[TASK ITEM] Nothing in the records may be altered. Repeat them in full.

(Page-level text extractions)

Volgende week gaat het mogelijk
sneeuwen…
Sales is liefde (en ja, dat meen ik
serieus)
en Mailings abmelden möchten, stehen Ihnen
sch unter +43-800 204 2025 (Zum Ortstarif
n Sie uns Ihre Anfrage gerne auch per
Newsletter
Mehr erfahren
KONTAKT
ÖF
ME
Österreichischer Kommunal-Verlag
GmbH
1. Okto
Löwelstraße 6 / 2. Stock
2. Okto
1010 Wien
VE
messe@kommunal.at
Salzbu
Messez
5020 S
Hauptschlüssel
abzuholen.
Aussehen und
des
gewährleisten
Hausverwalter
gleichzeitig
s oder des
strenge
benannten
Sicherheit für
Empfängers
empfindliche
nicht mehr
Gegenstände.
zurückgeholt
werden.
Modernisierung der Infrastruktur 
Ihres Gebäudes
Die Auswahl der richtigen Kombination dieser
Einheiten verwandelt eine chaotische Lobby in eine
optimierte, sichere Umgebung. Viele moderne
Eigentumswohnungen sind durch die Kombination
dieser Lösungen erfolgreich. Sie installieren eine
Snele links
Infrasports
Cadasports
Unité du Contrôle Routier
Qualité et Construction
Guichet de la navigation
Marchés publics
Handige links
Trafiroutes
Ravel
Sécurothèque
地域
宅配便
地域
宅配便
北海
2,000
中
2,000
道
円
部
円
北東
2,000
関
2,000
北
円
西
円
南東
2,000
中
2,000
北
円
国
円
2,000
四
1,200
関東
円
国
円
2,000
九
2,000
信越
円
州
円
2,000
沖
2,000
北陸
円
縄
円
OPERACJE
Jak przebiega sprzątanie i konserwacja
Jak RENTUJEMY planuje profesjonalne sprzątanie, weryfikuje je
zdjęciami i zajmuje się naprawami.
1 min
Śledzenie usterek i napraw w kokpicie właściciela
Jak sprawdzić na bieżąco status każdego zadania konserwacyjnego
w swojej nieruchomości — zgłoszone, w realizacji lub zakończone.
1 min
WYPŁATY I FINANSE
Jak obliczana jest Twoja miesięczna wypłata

[ANSWER SPACE]
Volgende week gaat het mogelijk
sneeuwen…
Sales is liefde (en ja, dat meen ik
serieus)
en Mailings abmelden möchten, stehen Ihnen
sch unter +43-800 204 2025 (Zum Ortstarif
n Sie uns Ihre Anfrage gerne auch per
Newsletter
Mehr erfahren
KONTAKT
ÖF
ME
Österreichischer Kommunal-Verlag
GmbH
1. Okto
Löwelstraße 6 / 2. Stock
2. Okto
1010 Wien
VE
messe@kommunal.at
Salzbu
Messez
5020 S
Hauptschlüssel
abzuholen.
Aussehen und
des
gewährleisten
Hausverwalter
gleichzeitig
s oder des
strenge
benannten
Sicherheit für
Empfängers
empfindliche
nicht mehr
Gegenstände.
zurückgeholt
werden.
Modernisierung der Infrastruktur 
Ihres Gebäudes
Die Auswahl der richtigen Kombination dieser
Einheiten verwandelt eine chaotische Lobby in eine
optimierte, sichere Umgebung. Viele moderne
Eigentumswohnungen sind durch die Kombination
dieser Lösungen erfolgreich. Sie installieren eine
Snele links
Infrasports
Cadasports
Unité du Contrôle Routier
Qualité et Construction
Guichet de la navigation
Marchés publics
Handige links
Trafiroutes
Ravel
Sécurothèque
地域
宅配便
地域
宅配便
北海
2,000
中
2,000
道
円
部
円
北東
2,000
関
2,000
北
円
西
円
南東
2,000
中
2,000
北
円
国
円
2,000
四
1,200
関東
円
国
円
2,000
九
2,000
信越
円
州
円
2,000
沖
2,000
北陸
円
縄
円
OPERACJE
Jak przebiega sprzątanie i konserwacja
Jak RENTUJEMY planuje profesjonalne sprzątanie, weryfikuje je
zdjęciami i zajmuje się naprawami.
1 min
Śledzenie usterek i napraw w kokpicie właściciela
Jak sprawdzić na bieżąco status każdego zadania konserwacyjnego
w swojej nieruchomości — zgłoszone, w realizacji lub zakończone.
1 min
WYPŁATY I FINANSE
Jak obliczana jest Twoja miesięczna wypłata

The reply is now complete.